**Written instruction:**
Please rewrite the lines of all the items below, swapping each "phylum" for "division" and leaving everything else unchanged. Omit the pictures.

**Information shown:**
****************
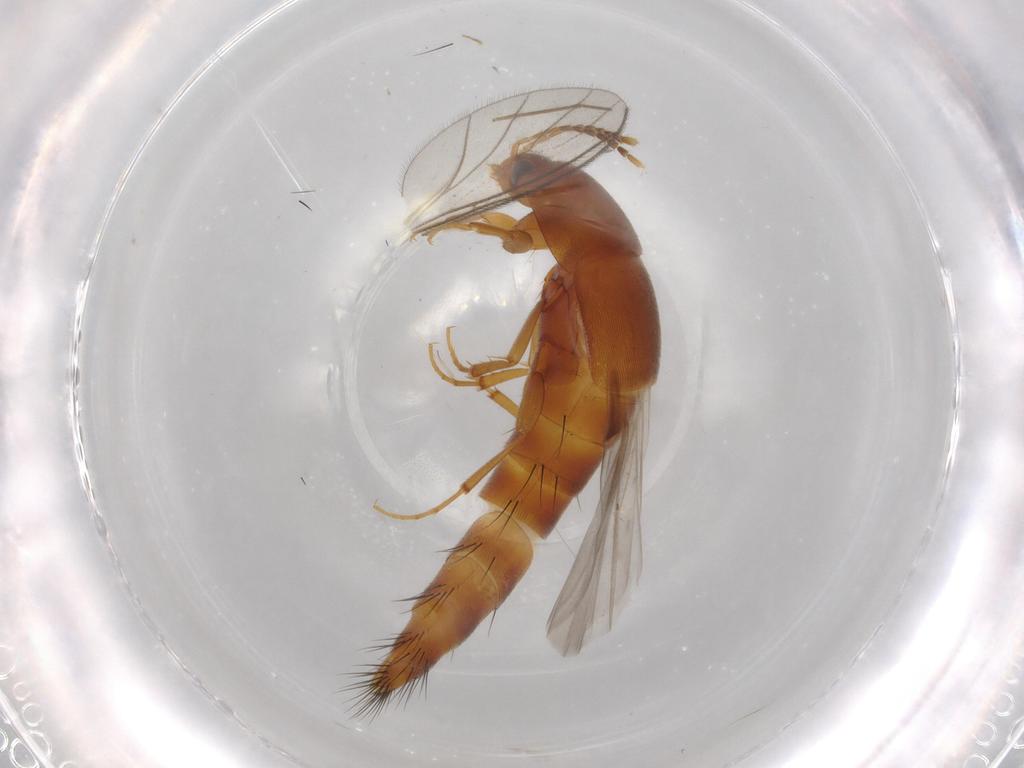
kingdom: Animalia
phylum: Arthropoda
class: Insecta
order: Coleoptera
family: Staphylinidae
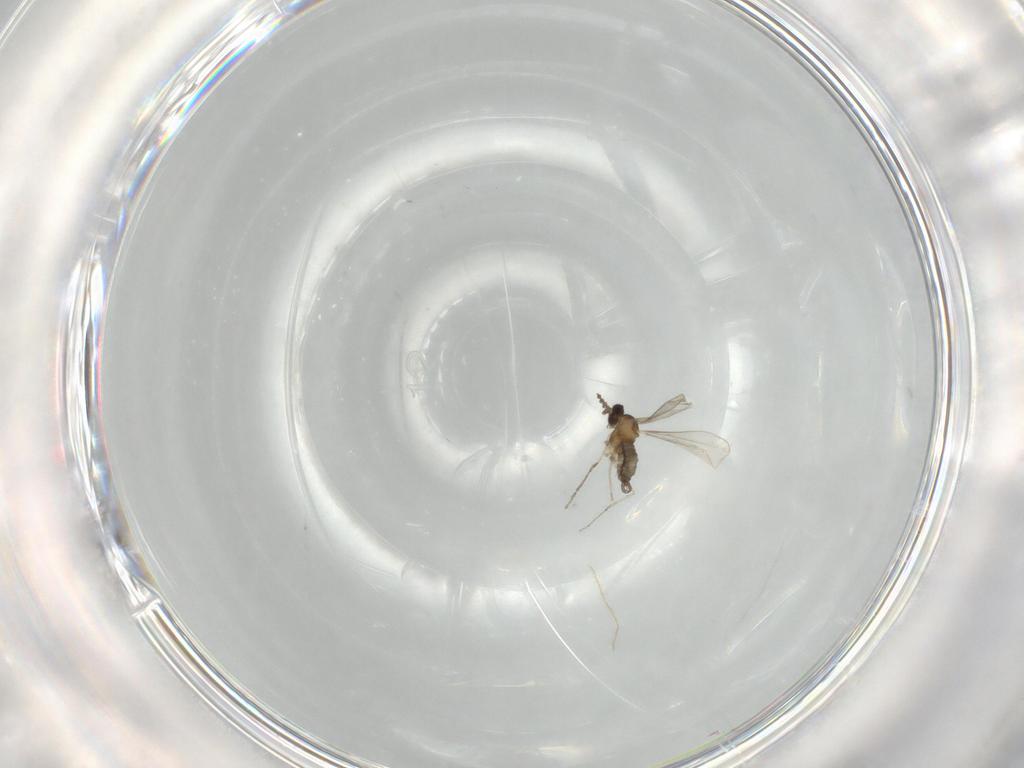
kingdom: Animalia
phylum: Arthropoda
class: Insecta
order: Diptera
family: Cecidomyiidae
****************
**Answer to this problem:**
kingdom: Animalia
division: Arthropoda
class: Insecta
order: Coleoptera
family: Staphylinidae
kingdom: Animalia
division: Arthropoda
class: Insecta
order: Diptera
family: Cecidomyiidae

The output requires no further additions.